Work instruction: From the first line to the last, set down the material exactly, leaving out its pictures.

──────

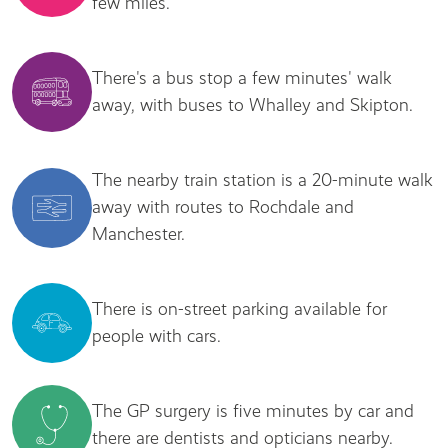
few miles.
There's a bus stop a few minutes' walk
away, with buses to Whalley and Skipton.
The nearby train station is a 20-minute walk
away with routes to Rochdale and
Manchester.
There is on-street parking available for
people with cars.
The GP surgery is five minutes by car and
there are dentists and opticians nearby.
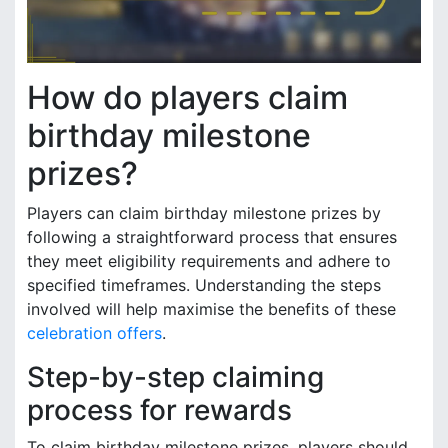
How do players claim
birthday milestone
prizes?
Players can claim birthday milestone prizes by
following a straightforward process that ensures
they meet eligibility requirements and adhere to
specified timeframes. Understanding the steps
involved will help maximise the benefits of these
celebration offers
.
Step-by-step claiming
process for rewards
To claim birthday milestone prizes, players should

──────

Solution to this task:
few miles.
There's a bus stop a few minutes' walk
away, with buses to Whalley and Skipton.
The nearby train station is a 20-minute walk
away with routes to Rochdale and
Manchester.
There is on-street parking available for
people with cars.
The GP surgery is five minutes by car and
there are dentists and opticians nearby.
How do players claim
birthday milestone
prizes?
Players can claim birthday milestone prizes by
following a straightforward process that ensures
they meet eligibility requirements and adhere to
specified timeframes. Understanding the steps
involved will help maximise the benefits of these
celebration offers
.
Step-by-step claiming
process for rewards
To claim birthday milestone prizes, players should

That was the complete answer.